Depuis 2009, combien d’enfants en errance
Nous récoltons là la « bombe à retardement » que de nombreux sous-préfets avaient craint, et résultante de l’abandon conjoint des anciens exécutifs du conseil général, et de l’Etat, ce dernier étant le premier à blâmer. Car en ne reconnaissant qu’en 2016 son implication dans la politique sociale, souligné par Ericka Bareigts « la compétence de l’aide sociale à l’enfance avait été transférée en 2009 sans aucune compensation financière », l’Etat aura contribué a laisser combien d’enfants sur le bord de la route ? Combien de mineurs isolés ont grandi en ne connaissant que l’errance, pour basculer finalement dans une délinquance de survie ? Un réveil bien tardif de Paris.
D’autres secteurs sont à l’unisson, la fiscalité assassine, l’ingénierie, l’illettrisme… comme les égrenait le maire d’Acoua.
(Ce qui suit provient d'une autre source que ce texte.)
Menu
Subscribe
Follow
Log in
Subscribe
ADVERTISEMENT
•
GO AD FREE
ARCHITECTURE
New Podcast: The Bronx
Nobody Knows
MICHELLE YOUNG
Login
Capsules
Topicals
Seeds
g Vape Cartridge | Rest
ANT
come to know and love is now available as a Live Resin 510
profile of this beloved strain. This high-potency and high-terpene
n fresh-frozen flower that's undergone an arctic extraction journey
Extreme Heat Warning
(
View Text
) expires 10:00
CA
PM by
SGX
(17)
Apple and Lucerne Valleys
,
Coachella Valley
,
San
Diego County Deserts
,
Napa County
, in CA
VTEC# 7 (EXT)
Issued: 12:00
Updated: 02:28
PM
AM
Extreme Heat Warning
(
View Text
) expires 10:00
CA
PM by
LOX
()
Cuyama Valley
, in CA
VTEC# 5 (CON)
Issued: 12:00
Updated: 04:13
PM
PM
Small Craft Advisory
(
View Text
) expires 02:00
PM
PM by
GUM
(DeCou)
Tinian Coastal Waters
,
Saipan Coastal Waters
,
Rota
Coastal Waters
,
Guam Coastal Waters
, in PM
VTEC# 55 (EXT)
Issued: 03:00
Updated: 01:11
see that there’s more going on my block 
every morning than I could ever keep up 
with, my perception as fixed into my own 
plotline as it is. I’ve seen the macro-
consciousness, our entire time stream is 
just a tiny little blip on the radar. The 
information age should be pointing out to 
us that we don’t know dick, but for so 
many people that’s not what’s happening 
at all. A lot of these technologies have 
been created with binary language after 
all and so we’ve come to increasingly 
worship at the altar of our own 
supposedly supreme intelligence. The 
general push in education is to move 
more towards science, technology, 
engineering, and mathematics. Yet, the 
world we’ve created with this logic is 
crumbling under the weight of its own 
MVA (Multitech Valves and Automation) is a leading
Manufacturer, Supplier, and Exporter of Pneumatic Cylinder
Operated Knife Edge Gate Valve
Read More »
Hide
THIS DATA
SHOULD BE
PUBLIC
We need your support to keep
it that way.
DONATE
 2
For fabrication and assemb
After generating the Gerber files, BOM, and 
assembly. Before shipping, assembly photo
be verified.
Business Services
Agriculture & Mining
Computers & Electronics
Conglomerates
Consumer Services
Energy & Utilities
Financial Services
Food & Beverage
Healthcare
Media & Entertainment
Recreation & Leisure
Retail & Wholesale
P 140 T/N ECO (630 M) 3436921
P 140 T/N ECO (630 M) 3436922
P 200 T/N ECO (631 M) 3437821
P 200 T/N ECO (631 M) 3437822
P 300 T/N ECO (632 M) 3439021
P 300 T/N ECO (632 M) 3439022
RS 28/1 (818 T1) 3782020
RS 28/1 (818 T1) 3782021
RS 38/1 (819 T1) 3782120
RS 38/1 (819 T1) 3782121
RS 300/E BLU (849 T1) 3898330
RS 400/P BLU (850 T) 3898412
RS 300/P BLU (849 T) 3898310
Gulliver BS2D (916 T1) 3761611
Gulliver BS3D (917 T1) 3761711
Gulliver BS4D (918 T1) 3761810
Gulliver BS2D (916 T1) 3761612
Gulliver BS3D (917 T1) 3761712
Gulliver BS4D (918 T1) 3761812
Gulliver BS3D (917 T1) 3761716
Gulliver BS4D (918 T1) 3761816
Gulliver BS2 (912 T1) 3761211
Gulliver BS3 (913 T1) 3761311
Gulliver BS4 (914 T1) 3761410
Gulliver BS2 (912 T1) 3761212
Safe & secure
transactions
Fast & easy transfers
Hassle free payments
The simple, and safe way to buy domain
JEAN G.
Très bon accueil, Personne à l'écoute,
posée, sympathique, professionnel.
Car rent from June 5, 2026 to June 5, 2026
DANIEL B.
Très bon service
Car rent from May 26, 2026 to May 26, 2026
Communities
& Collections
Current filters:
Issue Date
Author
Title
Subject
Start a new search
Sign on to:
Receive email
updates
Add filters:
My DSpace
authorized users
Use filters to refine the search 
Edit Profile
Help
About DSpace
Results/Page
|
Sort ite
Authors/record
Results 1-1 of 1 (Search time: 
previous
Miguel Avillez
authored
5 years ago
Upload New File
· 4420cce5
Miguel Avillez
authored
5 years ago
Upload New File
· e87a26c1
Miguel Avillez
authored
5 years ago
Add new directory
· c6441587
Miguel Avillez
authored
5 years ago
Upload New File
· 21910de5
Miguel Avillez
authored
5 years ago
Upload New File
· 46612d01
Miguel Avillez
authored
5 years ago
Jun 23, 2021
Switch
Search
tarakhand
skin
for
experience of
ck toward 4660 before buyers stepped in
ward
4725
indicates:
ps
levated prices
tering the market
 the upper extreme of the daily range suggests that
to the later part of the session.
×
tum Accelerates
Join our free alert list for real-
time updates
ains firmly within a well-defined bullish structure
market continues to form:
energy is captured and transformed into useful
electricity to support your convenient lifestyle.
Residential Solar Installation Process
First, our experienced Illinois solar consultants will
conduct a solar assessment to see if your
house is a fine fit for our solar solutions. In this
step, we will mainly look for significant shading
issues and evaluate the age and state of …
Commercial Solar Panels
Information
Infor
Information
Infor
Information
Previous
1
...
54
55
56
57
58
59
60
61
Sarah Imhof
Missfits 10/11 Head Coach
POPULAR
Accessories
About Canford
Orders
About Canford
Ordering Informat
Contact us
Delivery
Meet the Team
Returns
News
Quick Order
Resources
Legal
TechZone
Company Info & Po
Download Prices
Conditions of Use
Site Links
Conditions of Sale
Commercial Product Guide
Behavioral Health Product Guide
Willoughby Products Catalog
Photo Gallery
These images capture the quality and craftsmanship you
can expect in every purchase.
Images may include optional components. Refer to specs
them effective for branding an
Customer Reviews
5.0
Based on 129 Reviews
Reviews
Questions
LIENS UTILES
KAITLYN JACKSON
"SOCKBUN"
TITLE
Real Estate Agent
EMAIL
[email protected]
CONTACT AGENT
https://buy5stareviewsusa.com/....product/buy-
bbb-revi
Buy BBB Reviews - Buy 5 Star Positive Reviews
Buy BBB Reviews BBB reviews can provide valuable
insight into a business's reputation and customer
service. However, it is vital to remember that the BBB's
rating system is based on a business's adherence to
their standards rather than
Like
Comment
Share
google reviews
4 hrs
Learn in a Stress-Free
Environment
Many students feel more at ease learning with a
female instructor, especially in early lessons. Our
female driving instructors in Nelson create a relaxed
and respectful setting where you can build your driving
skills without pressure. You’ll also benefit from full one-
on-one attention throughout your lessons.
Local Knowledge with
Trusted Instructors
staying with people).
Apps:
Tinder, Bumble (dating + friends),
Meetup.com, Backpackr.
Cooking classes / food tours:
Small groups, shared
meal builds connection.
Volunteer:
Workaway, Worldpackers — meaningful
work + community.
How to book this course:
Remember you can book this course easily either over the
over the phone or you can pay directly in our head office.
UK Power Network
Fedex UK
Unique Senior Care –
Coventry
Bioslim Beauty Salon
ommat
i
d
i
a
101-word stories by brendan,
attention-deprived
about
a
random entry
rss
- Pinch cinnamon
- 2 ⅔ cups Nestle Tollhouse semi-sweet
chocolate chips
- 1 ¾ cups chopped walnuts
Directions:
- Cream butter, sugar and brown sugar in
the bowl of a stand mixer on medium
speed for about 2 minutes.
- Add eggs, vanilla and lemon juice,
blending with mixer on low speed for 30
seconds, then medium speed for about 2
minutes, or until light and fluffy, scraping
Ils ont été nombreux à solliciter les conseillers de la ministre. L’Intersyndicale de la fonction publique qui avait accueilli la ministre avec un kwassa affichant « l’école coule », ressort des entretiens mi figue-mi raisin, en évoquant à la fois une ministre à l’écoute, qui a donné son accord pour « une méthode de travail dont le calendrier sera défini à l’issue des rencontres des 3 et 5 octobre », pour l’UD FO, mais mécontent de l’incertitude sur les contenus des décrets à paraître sur les indemnités IFCR et ISG, pour le SNUipp.
Les deux collectifs pour la révision de la fiscalité foncière à Mayotte ont été écoutés, puisque la ministre a déclaré devant les maires que « tout le monde est d’accord sur le caractère insoutenable de votre valeur locative, je travaillerai personnellement à la recherche d’une solution », mais seront-ils entendus, au moment où les nouveaux avis vont sortir.
« Mayotte pourrait devenir un bijou dans l’océan Indien », Darouechi Ahmed, le maire PS d’Acoua, interpellait ainsi la ministre. C’est une prise de conscience interministérielle dont Mayotte a besoin.